Esclavos militantes de la Reina del Cielo y de la Tierra

 

 

Plinio Corrêa de Oliveira

Hay un primer aspecto de la realeza de Nuestra Señora que se refiere a la que Ella ejerce en el Cielo. Esa realeza consiste en que la Santísima Virgen fue exaltada por encima de todos los santos y ángeles, sobre los cuales Ella tiene un verdadero imperio.

No debemos entender esa soberanía como la de una Reina Madre terrena, la cual, por ser madre del Rey, goza de una situación eminente en la corte pero no tiene poder de mando. María Santísima, por el contrario, fue instituida como Reina de toda la Creación, y Dios le dio, de hecho, el gobierno del universo, del cual hace parte el dominio sobre los espíritus celestiales, de tal manera que los ángeles, aunque son superiores a Ella por naturaleza, la obedecen, haciendo en todo su voluntad.

Así pues, María es verdaderamente la Reina de los ángeles y de los santos, así como también del género humano y de la Iglesia Católica. No hay en la Creación absolutamente nada que no esté colocado bajo el cetro de Nuestra Señora.

En la Tierra, esa realeza de María se ejerce principalmente en cuanto siendo Ella la Medianera de todas las Gracias. Una vez que es Madre de Jesucristo, todos los pedidos van a Dios por medio de Ella, y todos los favores y dones nos vienen de Dios por su intermedio. La Santísima Virgen posee la omnipotencia suplicante, pues por sus súplicas consigue absolutamente cuanto que quiere, y nunca se oyó decir que un pedido de Ella no fuese enteramente atendido.

Todo eso hace de la Santa Virgen María la verdadera Reina. He aquí el título por el cual nos consagramos a Ella como esclavos1, y que constituye un conjunto de atributos según los cuales Ella merece, de hecho, nuestra obediencia incondicional.

Por consiguiente, la restauración de la realeza de Cristo en el mundo es la restauración del reinado de María. Sin embargo, como en todas las épocas de la Historia de la Iglesia hay algunas verdades que brillan más que otras, esa realeza de Nuestra Señora se ha explicitado mucho y cada vez más a partir de San Luis Grignion de Montfort hasta Fátima, donde Ella anunció: “¡Por fin, mi Inmaculado Corazón triunfará!”.

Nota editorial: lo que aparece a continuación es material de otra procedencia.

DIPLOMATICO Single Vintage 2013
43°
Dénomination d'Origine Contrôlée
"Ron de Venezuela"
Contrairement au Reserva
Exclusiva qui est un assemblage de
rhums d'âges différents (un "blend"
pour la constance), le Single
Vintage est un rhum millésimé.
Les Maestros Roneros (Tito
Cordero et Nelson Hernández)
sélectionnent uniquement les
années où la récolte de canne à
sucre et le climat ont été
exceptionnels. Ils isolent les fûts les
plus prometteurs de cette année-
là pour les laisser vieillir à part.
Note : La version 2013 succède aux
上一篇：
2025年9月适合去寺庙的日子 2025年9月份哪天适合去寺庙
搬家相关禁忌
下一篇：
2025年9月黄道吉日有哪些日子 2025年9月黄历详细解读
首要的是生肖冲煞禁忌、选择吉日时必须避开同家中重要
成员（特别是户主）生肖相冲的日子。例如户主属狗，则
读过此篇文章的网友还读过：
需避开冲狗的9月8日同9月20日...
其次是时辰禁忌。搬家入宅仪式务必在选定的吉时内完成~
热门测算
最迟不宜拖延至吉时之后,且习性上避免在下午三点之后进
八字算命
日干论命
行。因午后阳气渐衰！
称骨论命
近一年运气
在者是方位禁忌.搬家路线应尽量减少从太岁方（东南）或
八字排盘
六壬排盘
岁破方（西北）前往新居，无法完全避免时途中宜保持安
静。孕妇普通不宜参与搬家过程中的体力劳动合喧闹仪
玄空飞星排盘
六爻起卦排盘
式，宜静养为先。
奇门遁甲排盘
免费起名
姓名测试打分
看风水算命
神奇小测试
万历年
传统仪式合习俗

Si María triunfa, evidentemente como triunfadora Ella reinará, pues uno de los títulos por los cuales una persona es investida legítimamente de realeza es la conquista en una guerra justa.

Nuestra Señora anuncia un título nuevo para su reino: Ella vencerá; es el calcañar de Ella que, una vez más, aplastará la cabeza de la serpiente, quebrará el dominio del demonio e implantará el Reinado de su Sapiencial e Inmaculado Corazón.

Por lo tanto, el sentido de nuestra consagración a María es el de no hacer un solo acto que no tenga en vista restablecer el reinado de esta soberana Señora, haciéndola triunfar, aplastando las fuerzas de la Revolución. Nuestra posición es la de esclavos militantes de una Reina que está en guerra y a quien debemos defender contra sus adversarios, luchando continua e incesantemente hasta que venga el Reino de María.

He aquí, en esta era histórica, la autenticidad de esa consagración: luchar por Nuestra Señora, suplicándole las fuerzas necesarias para conducir esa lucha hasta el fin.

Estas serían las consideraciones que la proximidad de la Fiesta de Nuestra Señora Reina sugiere.

1) El Dr. Plinio se refiere a la esclavitud de amor a la Santísima Virgen, enseñada por San Luis María Grignion de Montfort en su libro: “Tratado de la Verdadera Devoción a la Santísima Virgen”.


(Editorial de la Revista Dr. Plinio, No. 269, agosto de 2020, p. 4, Editora Retornarei Ltda., São Paulo – Extraído de una conferencia del 29/5/1964  Título del Editorial en la Revista: Esclavos militantes de una Reina en guerra).